With about 100,000 people in the three territories he visits each August, there are few votes to be had. But championing Arctic sovereignty and strengthening the Northern economy is a Conservative bid to redefine the icons of patriotism in Canada – a shift from the Liberal-era talismans of health care, the Charter of Rights and peacekeeping.

Past visits have been prologue to a flurry of action. In 2008, most memorably, Mr. Harper returned from the North to trigger a federal election that won him a stronger plurality in the Commons.

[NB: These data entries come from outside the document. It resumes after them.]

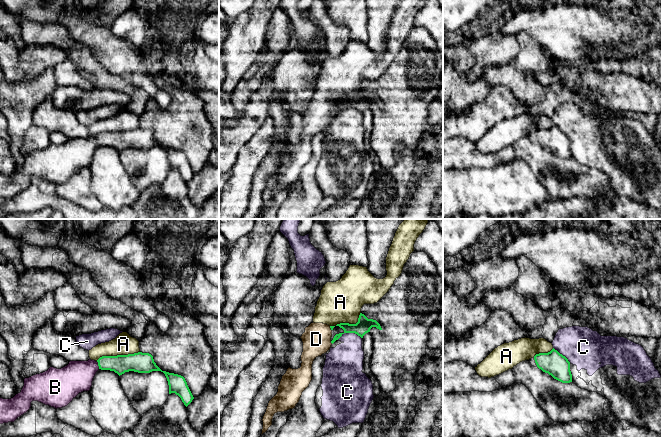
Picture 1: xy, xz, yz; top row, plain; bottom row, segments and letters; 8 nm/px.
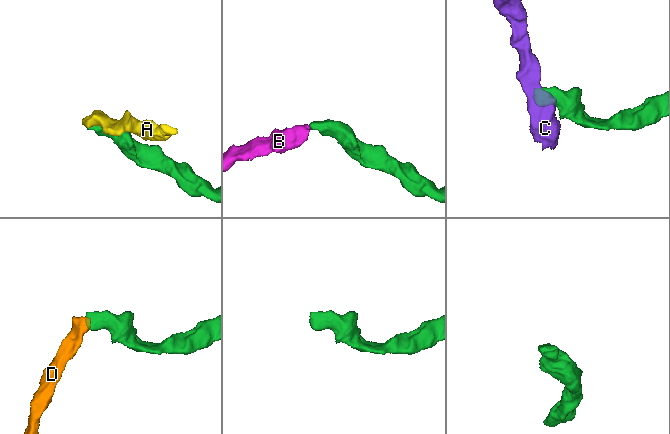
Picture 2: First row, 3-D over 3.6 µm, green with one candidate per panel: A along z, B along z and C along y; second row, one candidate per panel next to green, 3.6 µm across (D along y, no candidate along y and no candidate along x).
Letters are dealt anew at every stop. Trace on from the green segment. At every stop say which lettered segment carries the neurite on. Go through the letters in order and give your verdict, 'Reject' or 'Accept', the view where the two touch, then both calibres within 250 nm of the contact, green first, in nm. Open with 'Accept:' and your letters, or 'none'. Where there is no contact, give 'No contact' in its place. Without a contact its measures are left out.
Accept: B
A: Reject. Touches green in xy. Thickness 160 nm (green) against 170 nm
B: Accept. Touches green in xy. Thickness 150 nm (green) against 240 nm
C: Reject. Touches green in xz. Thickness 120 nm (green) against 280 nm
D: Reject. Touches green in xz. Thickness 90 nm (green) against 220 nm

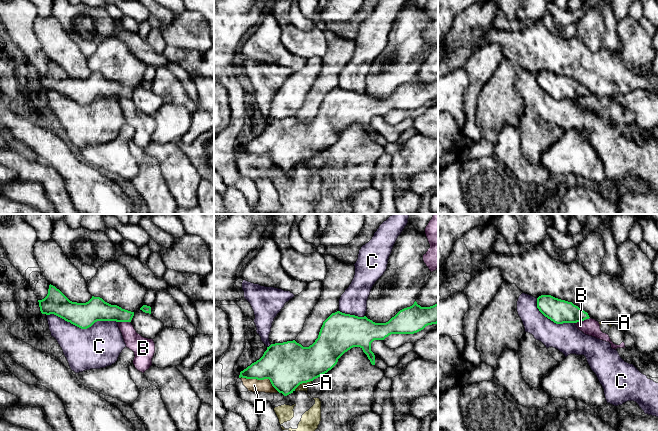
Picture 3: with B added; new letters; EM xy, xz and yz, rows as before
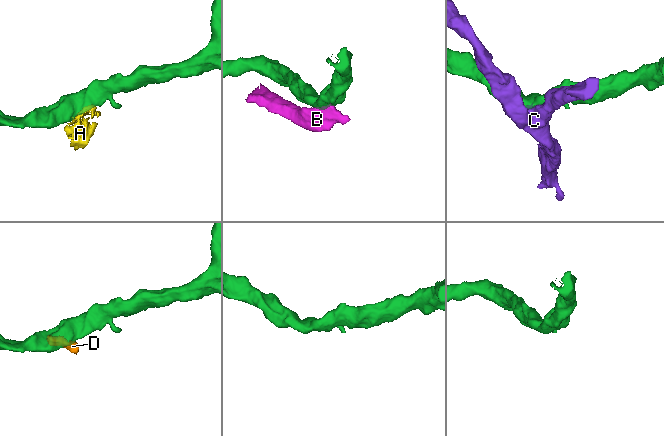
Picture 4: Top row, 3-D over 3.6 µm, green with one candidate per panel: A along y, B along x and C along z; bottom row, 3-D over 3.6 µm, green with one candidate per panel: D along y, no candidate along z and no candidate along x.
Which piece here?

But as he rebrands himself, the Prime Minister shows signs of retreating to the familiar. He lost Nigel Wright, a solid bridge to Bay Street, to the Senate scandal, and he is relying on Ray Novak, an aide for more than a decade, to fill the gap. Harper loyalist Jenni Byrne, a former PMO staffer famous for her emphasis on message control, is also expected to rejoin the Prime Minister's Office.

The overriding political imperative in Ottawa will remain balancing the budget, though. The Conservatives need to run a surplus by 2015 to finance income tax breaks they promised in 2011 to deliver when Ottawa's books return to black. Tory strategists expect the government will announce the cuts when it returns to surplus, meaning that any rival party's political promises would require cancelling these Conservative tax breaks.

During this year's Northern trip, Mr. Harper was guarded about his plans for the fall, declining to go much beyond the subject at hand. He showed little enthusiasm for discussing the Senate, repeating the same old lines, for the most part. A revelation that he will hold off on more appointments was limited to a few sentences.

Conservative insiders , however, say the trip has come to serve more than just partisan purposes. The Prime Minster, an introvert, finds the trip to the remotest region of Canada a useful way to gird himself for the barrage in Parliament each fall. "It definitely clears his head," one Conservative said. "He's a solitary person. And this is a solitary place."